# Small dog trailer to pull behind 4 wheeler?



## Brian walker (Nov 17, 2008)

Anyone have any pics of any small trailers yall use to haul dogs in and out the woods behind the 4 wheeler? looking to build one and just wondering if anyone had any pictures i could see to get ideas? thanks


----------



## Corey (Nov 18, 2008)

It was in my head but could not tell you so 
I did this  ( I know im a nerd)


----------



## curdogsforhogs (Nov 19, 2008)

Beagles or hound/curdogs   shouldnt matter I guess.
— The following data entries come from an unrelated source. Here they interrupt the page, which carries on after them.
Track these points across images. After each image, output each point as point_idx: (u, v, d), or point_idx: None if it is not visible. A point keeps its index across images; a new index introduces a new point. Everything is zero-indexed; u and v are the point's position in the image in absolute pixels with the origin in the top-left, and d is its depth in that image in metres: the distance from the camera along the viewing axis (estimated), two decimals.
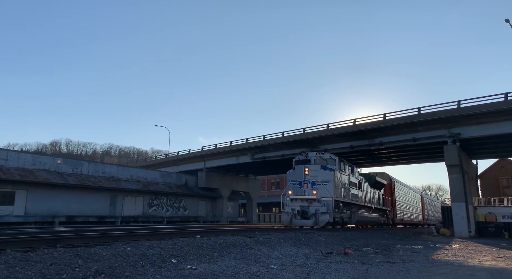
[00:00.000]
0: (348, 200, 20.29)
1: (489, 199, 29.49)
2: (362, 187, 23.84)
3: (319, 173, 18.50)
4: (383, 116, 28.16)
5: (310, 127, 32.11)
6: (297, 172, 18.97)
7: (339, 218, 19.17)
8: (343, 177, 20.10)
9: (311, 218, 17.46)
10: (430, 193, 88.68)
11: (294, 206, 18.08)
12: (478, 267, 8.14)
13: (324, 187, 17.97)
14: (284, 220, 18.61)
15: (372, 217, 25.07)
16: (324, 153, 20.18)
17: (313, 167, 18.75)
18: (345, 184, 20.19)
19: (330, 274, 6.37)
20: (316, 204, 17.67)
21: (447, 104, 25.59)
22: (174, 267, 6.06)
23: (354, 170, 22.81)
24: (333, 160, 19.50)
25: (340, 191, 19.22)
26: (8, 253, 5.12)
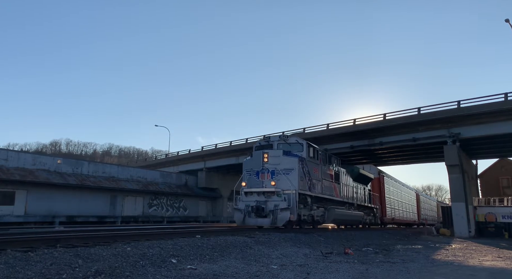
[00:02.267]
0: (320, 194, 16.70)
1: (489, 199, 29.52)
2: (342, 179, 20.10)
3: (281, 160, 14.86)
4: (383, 116, 28.19)
5: (310, 127, 32.15)
6: (255, 159, 15.28)
7: (308, 216, 15.79)
8: (313, 166, 16.33)
9: (268, 216, 13.97)
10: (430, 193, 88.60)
11: (249, 201, 14.51)
12: (478, 267, 8.15)
13: (287, 178, 14.36)
14: (235, 219, 14.98)
15: (354, 215, 21.33)
16: (289, 136, 16.40)
17: (274, 153, 15.12)
18: (316, 175, 16.50)
19: (330, 274, 6.38)
20: (275, 199, 14.13)
21: (447, 104, 25.64)
22: (174, 267, 6.06)
23: (331, 160, 19.14)
24: (299, 145, 15.88)
25: (308, 183, 15.58)
26: (8, 253, 5.12)
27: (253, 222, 14.35)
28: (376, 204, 26.90)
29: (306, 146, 16.00)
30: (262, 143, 16.51)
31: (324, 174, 17.65)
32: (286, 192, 14.16)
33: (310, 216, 15.99)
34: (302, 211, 15.03)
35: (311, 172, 15.95)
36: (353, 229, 21.59)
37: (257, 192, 14.62)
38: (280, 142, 15.94)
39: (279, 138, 16.21)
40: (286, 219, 13.82)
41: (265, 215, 14.07)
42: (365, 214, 23.90)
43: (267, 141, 16.29)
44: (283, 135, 16.80)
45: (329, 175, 18.38)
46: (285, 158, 14.95)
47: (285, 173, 14.58)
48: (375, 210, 26.40)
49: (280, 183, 14.42)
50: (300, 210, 14.79)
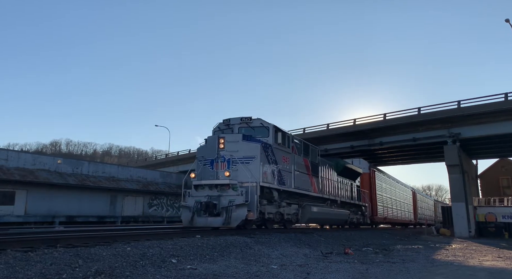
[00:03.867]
0: (291, 188, 14.19)
1: (489, 199, 29.54)
2: (321, 173, 17.47)
3: (239, 146, 12.30)
4: (383, 116, 28.23)
5: (310, 127, 32.21)
6: (209, 145, 12.74)
7: (275, 214, 13.30)
8: (283, 155, 13.79)
9: (221, 215, 11.47)
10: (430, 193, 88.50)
11: (200, 196, 12.05)
12: (478, 267, 8.15)
13: (246, 167, 11.90)
14: (182, 219, 12.44)
15: (336, 214, 18.72)
16: (252, 119, 13.50)
17: (231, 137, 12.59)
18: (286, 166, 13.98)
19: (330, 274, 6.38)
20: (231, 193, 11.67)
21: (447, 104, 25.71)
22: (174, 267, 6.06)
23: (308, 149, 16.36)
24: (264, 129, 13.27)
25: (275, 175, 13.11)
26: (8, 253, 5.12)
27: (203, 222, 11.71)
28: (366, 202, 24.29)
29: (273, 130, 13.35)
30: (221, 127, 13.78)
31: (298, 165, 15.02)
32: (245, 185, 11.63)
33: (278, 214, 13.50)
34: (266, 208, 12.59)
35: (279, 162, 13.40)
36: (353, 229, 21.54)
37: (209, 185, 12.10)
38: (241, 126, 13.37)
39: (241, 120, 13.46)
40: (242, 218, 11.29)
41: (218, 213, 11.53)
42: (351, 213, 21.40)
43: (227, 125, 13.61)
44: (247, 117, 13.57)
45: (304, 167, 15.65)
46: (245, 144, 12.38)
47: (245, 162, 12.08)
48: (363, 208, 23.76)
49: (238, 174, 11.89)
50: (264, 207, 12.40)
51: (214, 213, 11.56)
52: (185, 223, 12.22)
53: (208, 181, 12.21)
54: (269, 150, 12.94)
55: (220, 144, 12.40)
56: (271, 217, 13.06)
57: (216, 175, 12.25)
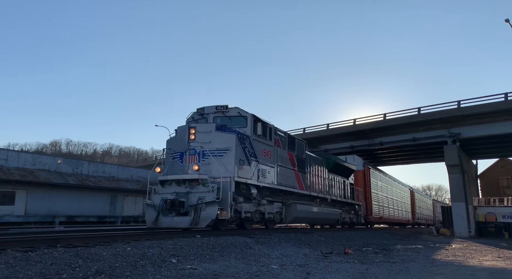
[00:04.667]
0: (273, 184, 12.87)
1: (489, 199, 29.56)
2: (309, 169, 16.11)
3: (213, 137, 11.09)
4: (383, 116, 28.27)
5: (310, 127, 32.25)
6: (179, 137, 11.51)
7: (254, 213, 12.05)
8: (263, 148, 12.56)
9: (190, 214, 10.16)
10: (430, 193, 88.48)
11: (166, 193, 10.82)
12: (478, 267, 8.15)
13: (220, 161, 10.67)
14: (146, 219, 11.15)
15: (326, 213, 17.46)
16: (229, 107, 12.26)
17: (203, 127, 11.34)
18: (268, 160, 12.74)
19: (330, 274, 6.38)
20: (201, 189, 10.37)
21: (447, 104, 25.75)
22: (174, 267, 6.06)
23: (294, 143, 15.00)
24: (242, 119, 12.08)
25: (254, 169, 11.85)
26: (8, 253, 5.12)
27: (168, 222, 10.38)
28: (360, 201, 22.96)
29: (252, 120, 12.09)
30: (195, 117, 12.53)
31: (282, 160, 13.74)
32: (217, 181, 10.36)
33: (258, 213, 12.26)
34: (243, 206, 11.31)
35: (259, 155, 12.17)
36: (353, 229, 21.54)
37: (176, 181, 10.76)
38: (217, 115, 12.16)
39: (216, 109, 12.23)
40: (212, 217, 9.93)
41: (186, 212, 10.25)
42: (344, 212, 20.18)
43: (201, 114, 12.38)
44: (223, 105, 12.31)
45: (290, 162, 14.34)
46: (219, 135, 11.14)
47: (218, 155, 10.82)
48: (357, 207, 22.44)
49: (210, 168, 10.60)
50: (240, 205, 11.16)
51: (181, 212, 10.29)
52: (148, 224, 10.92)
53: (175, 176, 10.85)
54: (246, 142, 11.64)
55: (190, 135, 11.11)
56: (250, 216, 11.76)
57: (185, 169, 10.88)
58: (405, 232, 24.71)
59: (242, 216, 11.39)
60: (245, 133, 11.77)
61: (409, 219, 36.04)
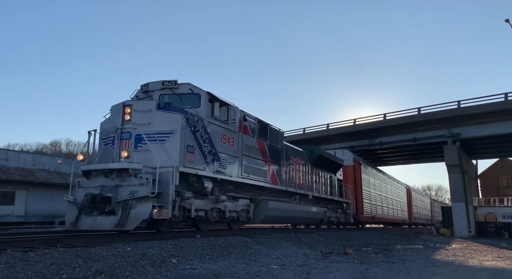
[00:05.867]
0: (236, 177, 10.95)
1: (489, 199, 29.59)
2: (286, 161, 14.36)
3: (153, 117, 9.16)
4: (383, 116, 28.30)
5: (310, 127, 32.29)
6: (113, 117, 9.50)
7: (210, 211, 10.10)
8: (222, 133, 10.61)
9: (117, 212, 8.15)
10: (430, 193, 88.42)
11: (90, 188, 8.85)
12: (478, 267, 8.16)
13: (161, 147, 8.79)
14: (66, 220, 9.32)
15: (307, 212, 15.60)
16: (179, 83, 10.23)
17: (142, 105, 9.40)
18: (228, 148, 10.81)
19: (330, 274, 6.38)
20: (134, 182, 8.39)
21: (447, 104, 25.79)
22: (174, 267, 6.07)
23: (266, 131, 13.04)
24: (194, 97, 10.08)
25: (209, 158, 9.92)
26: (8, 253, 5.13)
27: (90, 223, 8.33)
28: (349, 198, 20.99)
29: (206, 99, 10.10)
30: (140, 96, 10.50)
31: (250, 149, 11.83)
32: (159, 171, 8.36)
33: (216, 211, 10.33)
34: (194, 203, 9.39)
35: (216, 142, 10.25)
36: (353, 229, 21.54)
37: (103, 172, 8.68)
38: (164, 92, 10.18)
39: (162, 85, 10.22)
40: (145, 217, 7.89)
41: (112, 210, 8.22)
42: (330, 210, 18.26)
43: (145, 91, 10.38)
44: (173, 81, 10.24)
45: (260, 152, 12.45)
46: (161, 115, 9.21)
47: (159, 139, 8.94)
48: (345, 205, 20.47)
49: (149, 156, 8.56)
50: (188, 202, 9.23)
51: (106, 211, 8.30)
52: (67, 226, 8.95)
53: (99, 166, 8.88)
54: (199, 124, 9.66)
55: (125, 115, 9.12)
56: (204, 215, 9.80)
57: (115, 157, 8.95)
58: (405, 232, 24.72)
59: (193, 214, 9.30)
60: (197, 114, 9.72)
61: (405, 219, 34.30)
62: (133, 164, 8.48)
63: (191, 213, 9.30)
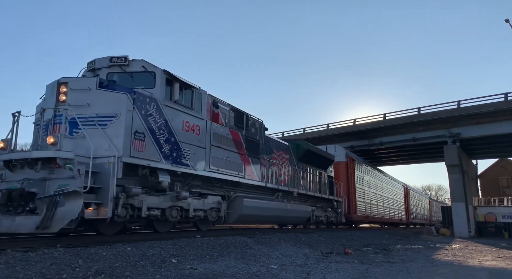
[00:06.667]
0: (202, 171, 9.59)
1: (489, 199, 29.63)
2: (267, 155, 13.16)
3: (93, 97, 7.85)
4: (383, 116, 28.35)
5: (310, 127, 32.32)
6: (47, 98, 8.19)
7: (170, 210, 8.79)
8: (185, 121, 9.27)
9: (40, 212, 6.40)
10: (430, 193, 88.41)
11: (13, 182, 7.30)
12: (478, 267, 8.17)
13: (100, 133, 7.52)
14: None
15: (291, 210, 14.26)
16: (130, 60, 8.85)
17: (80, 83, 8.02)
18: (193, 137, 9.43)
19: (330, 274, 6.39)
20: (64, 174, 6.88)
21: (447, 104, 25.84)
22: (174, 267, 6.07)
23: (242, 120, 11.90)
24: (148, 76, 8.75)
25: (166, 148, 8.64)
26: (8, 253, 5.13)
27: (7, 225, 6.59)
28: (340, 196, 19.68)
29: (163, 78, 8.80)
30: (87, 75, 9.04)
31: (221, 139, 10.50)
32: (98, 162, 7.15)
33: (177, 210, 8.98)
34: (145, 200, 8.02)
35: (176, 129, 8.94)
36: (353, 229, 21.53)
37: (25, 161, 7.09)
38: (113, 70, 8.85)
39: (111, 61, 8.81)
40: (73, 217, 6.31)
41: (34, 208, 6.64)
42: (318, 209, 16.97)
43: (92, 70, 9.00)
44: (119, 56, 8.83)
45: (234, 143, 11.13)
46: (103, 95, 7.86)
47: (99, 124, 7.61)
48: (335, 204, 19.08)
49: (87, 143, 6.99)
50: (138, 199, 7.82)
51: (28, 209, 6.76)
52: None
53: (19, 154, 7.37)
54: (152, 107, 8.34)
55: (60, 95, 7.80)
56: (159, 215, 8.42)
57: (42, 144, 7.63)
58: (404, 232, 24.73)
59: (144, 214, 7.92)
60: (151, 95, 8.41)
61: (403, 219, 33.22)
62: (61, 153, 6.88)
63: (141, 211, 7.93)
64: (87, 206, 6.78)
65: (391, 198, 30.09)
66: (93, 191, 6.97)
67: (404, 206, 34.14)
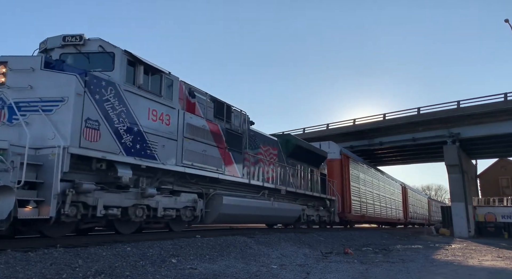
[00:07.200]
0: (171, 165, 8.66)
1: (488, 199, 29.63)
2: (251, 149, 12.27)
3: (37, 79, 6.94)
4: (383, 116, 28.36)
5: (310, 127, 32.32)
6: None
7: (133, 209, 7.85)
8: (152, 109, 8.34)
9: None
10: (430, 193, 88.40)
11: None
12: (477, 267, 8.17)
13: (44, 120, 6.62)
14: None
15: (278, 210, 13.26)
16: (88, 39, 7.93)
17: (22, 62, 7.02)
18: (161, 126, 8.51)
19: (330, 274, 6.39)
20: None
21: (447, 104, 25.86)
22: (174, 267, 6.07)
23: (222, 111, 11.00)
24: (107, 57, 7.80)
25: (126, 139, 7.66)
26: (8, 253, 5.13)
27: None
28: (333, 195, 18.80)
29: (124, 60, 7.80)
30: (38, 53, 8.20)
31: (196, 131, 9.52)
32: (41, 153, 6.35)
33: (143, 209, 8.01)
34: (100, 197, 7.06)
35: (140, 118, 7.94)
36: (353, 229, 21.54)
37: None
38: (66, 51, 7.90)
39: (64, 40, 7.83)
40: (2, 217, 5.38)
41: None
42: (309, 208, 16.13)
43: (44, 50, 8.07)
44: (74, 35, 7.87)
45: (212, 135, 10.15)
46: (48, 77, 6.96)
47: (43, 109, 6.70)
48: (328, 203, 18.07)
49: (28, 131, 6.16)
50: (91, 196, 6.89)
51: None
52: None
53: None
54: (109, 92, 7.30)
55: None
56: (119, 214, 7.42)
57: None
58: (404, 232, 24.74)
59: (100, 213, 6.95)
60: (109, 78, 7.42)
61: (400, 218, 32.39)
62: None
63: (96, 211, 6.95)
64: (25, 204, 5.87)
65: (388, 197, 29.39)
66: (35, 186, 6.13)
67: (402, 205, 33.49)
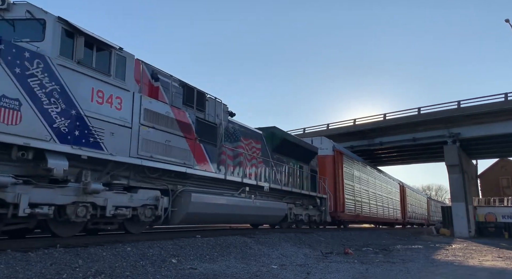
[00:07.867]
0: (122, 156, 7.27)
1: (489, 199, 29.65)
2: (228, 142, 11.10)
3: None
4: (383, 116, 28.37)
5: (310, 127, 32.34)
6: None
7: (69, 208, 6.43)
8: (96, 89, 6.92)
9: None
10: (430, 193, 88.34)
11: None
12: (478, 267, 8.17)
13: None
14: None
15: (259, 208, 12.00)
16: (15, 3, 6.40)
17: None
18: (110, 111, 7.14)
19: (330, 274, 6.39)
20: None
21: (447, 104, 25.86)
22: (174, 267, 6.07)
23: (192, 97, 9.77)
24: (36, 24, 6.35)
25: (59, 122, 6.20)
26: (8, 253, 5.12)
27: None
28: (324, 193, 17.62)
29: (59, 29, 6.51)
30: None
31: (156, 118, 8.28)
32: None
33: (86, 207, 6.72)
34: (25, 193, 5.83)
35: (80, 99, 6.64)
36: (353, 229, 21.53)
37: None
38: None
39: None
40: None
41: None
42: (297, 207, 14.99)
43: None
44: None
45: (178, 124, 8.93)
46: None
47: None
48: (318, 201, 16.80)
49: None
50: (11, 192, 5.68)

I have one on a 5x10 with room on back to put the 4 wheeler to pull them both home...no pictures though sorry


----------



## creeksidelc (Dec 9, 2008)

Here is one I have for sale.  You can pull it behind the truck but it is plenty small enough to pull behind a 4 wheeler too.  $600


----------



## thomas williams (Dec 10, 2008)

Whats the black pipe in the last pic for?


----------



## briguyz71 (Dec 10, 2008)

I believe its a water tank.


----------



## Buck Rabbit (Dec 11, 2008)

Here is the one i built, works great


----------



## creeksidelc (Dec 11, 2008)

Yes, its a water tank attached to a spicket on the side


----------